The hardest part of family management automation is keeping MyFamily current as relays are added or removed. Implement a dynamic inventory plugin that queries Onionoo API (onionoo.torproject.org/details) for current relay fingerprints by ContactInfo. When a new relay is deployed and added to Onionoo (typically 3-4 hours after launch), re-run the playbook on all existing relays to update their MyFamily with the new fingerprint. For the new relay, retrieve its fingerprint from /var/lib/tor/fingerprint and add it to the inventory. Ansible's fetch module retrieves fingerprint files from all relay hosts. A custom Python lookup plugin combines fetched fingerprints into the MyFamily string.

Update Management and Security Patching

Automate security updates across the relay family. Create a playbook that runs ansible.builtin.apt with upgrade: security and update_cache: yes. Schedule via cron or Ansible AWX/Tower. For Tor-specific updates, use a dedicated task that checks the installed Tor version against the latest release version from the Tor Project's apt repository.
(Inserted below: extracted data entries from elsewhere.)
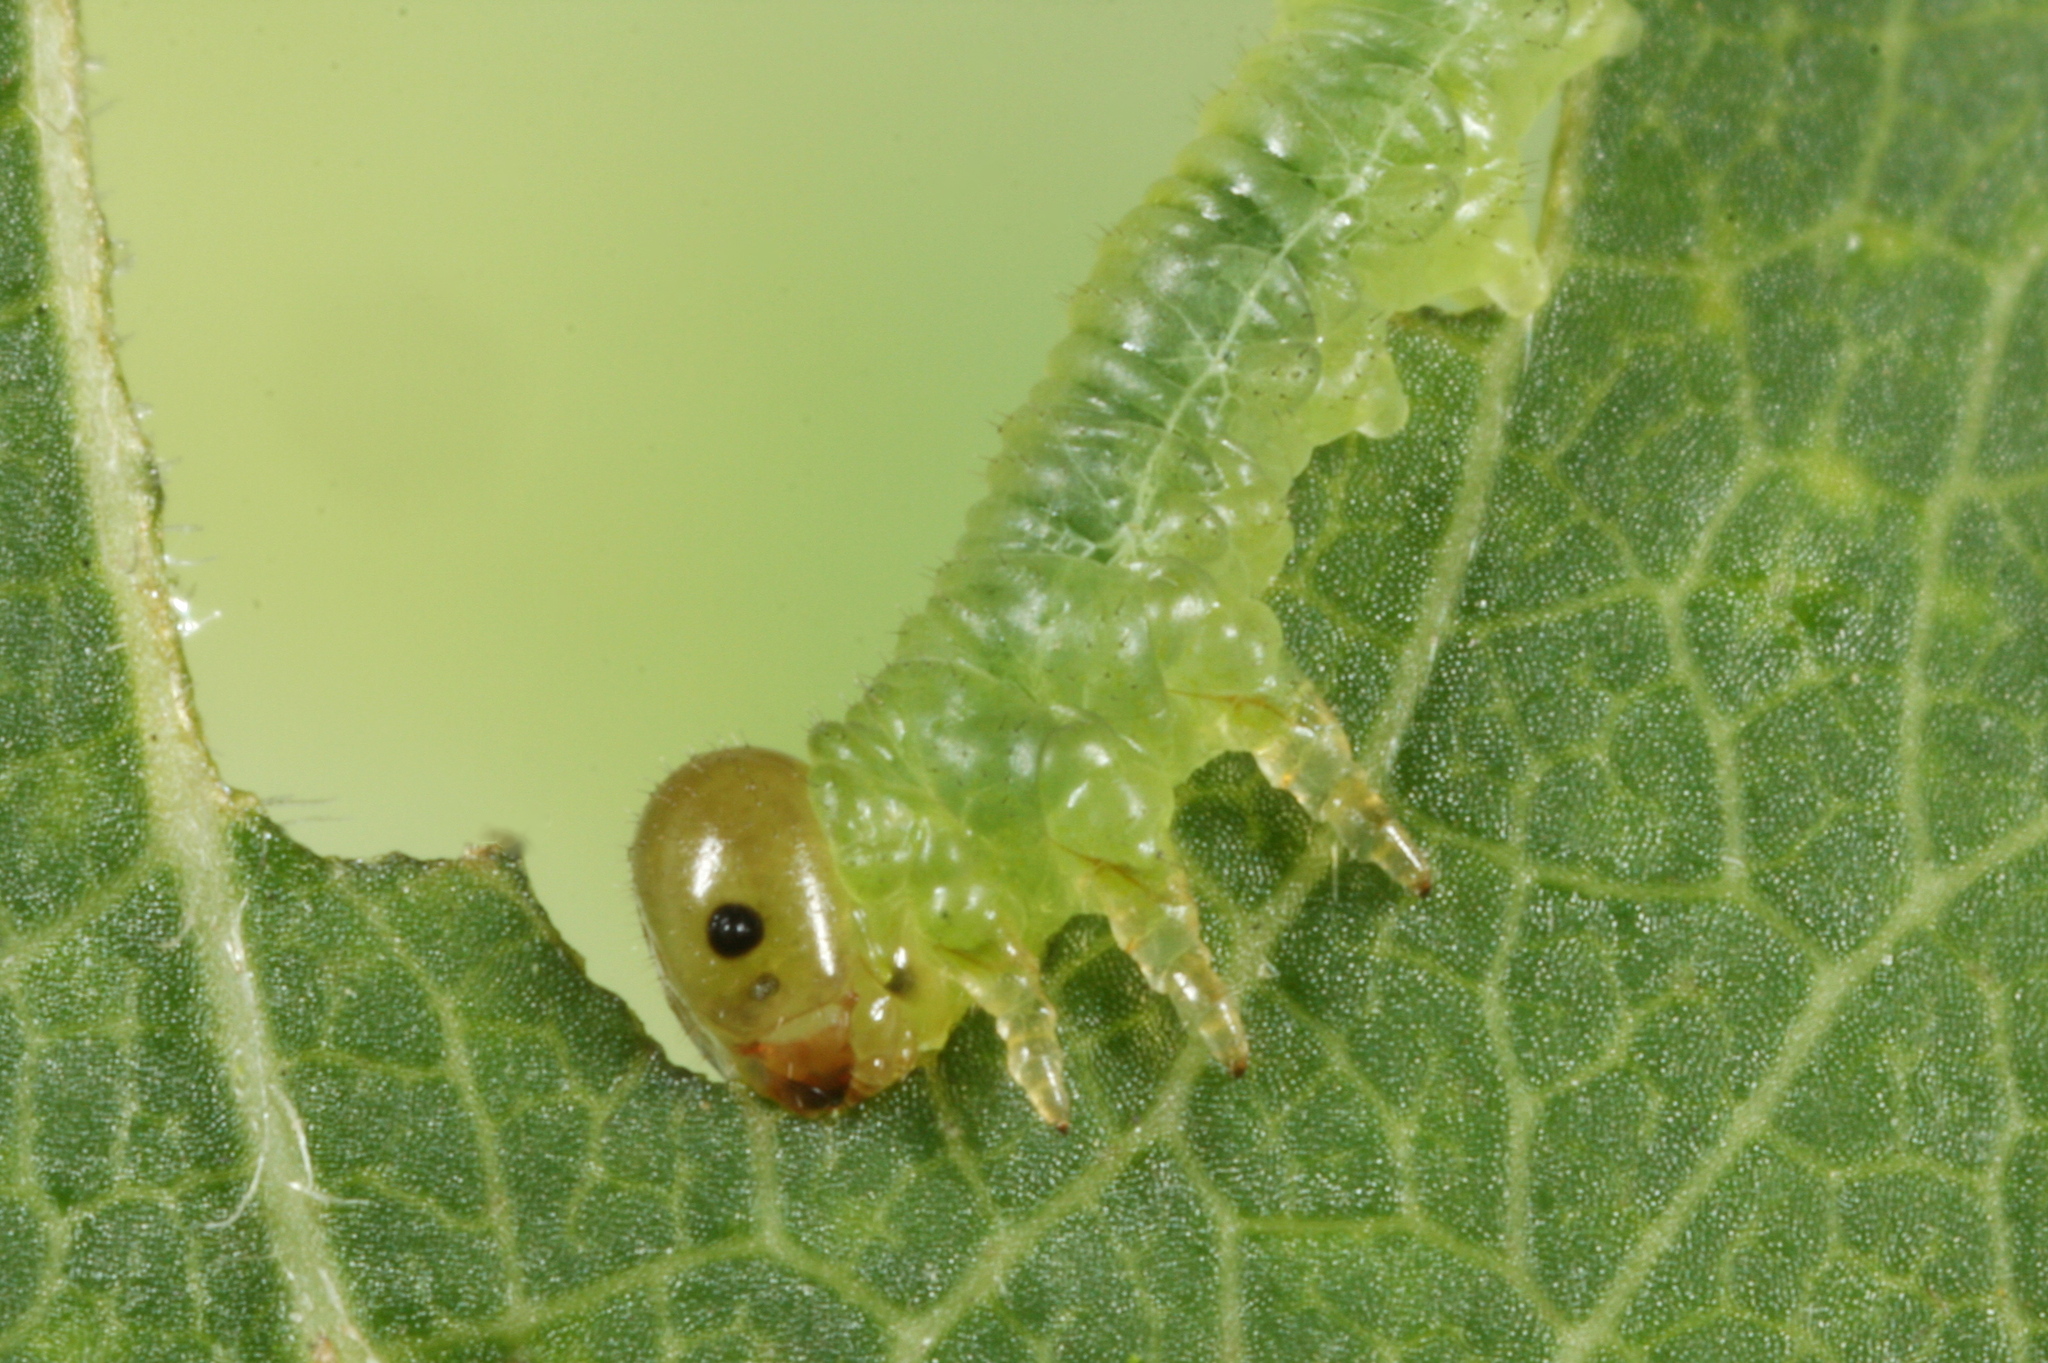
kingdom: Animalia
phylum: Arthropoda
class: Insecta
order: Hymenoptera
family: Tenthredinidae
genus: Nematus
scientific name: Nematus nigricornis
When updates are available: drain circuits gracefully (send SIGNAL DORMANT via control port, wait 5 minutes for circuits to clear), apply updates, restart Tor, verify successful bootstrap. Stagger update timing across the relay family (add per-host delay using inventory variables) to avoid simultaneously taking multiple relays offline during update windows.

Monitoring Deployment via Ansible

Deploy Prometheus node_exporter and Tor control port metrics exporters using Ansible. The role installs prometheus-node-exporter (available in standard repos), configures it to listen on 127.0.0.1:9100, and creates a firewall rule allowing Prometheus server to scrape. For Tor metrics, deploy the tor-exporter Python package and configure it to query the Tor control port. Deploy Alertmanager configuration from templates with relay family-specific alert routing. After deployment, the Prometheus scrape targets inventory (prometheus/targets.yml) is regenerated from Ansible inventory using a template that lists all relay host:port combinations. Run the monitoring deployment playbook whenever the relay family membership changes.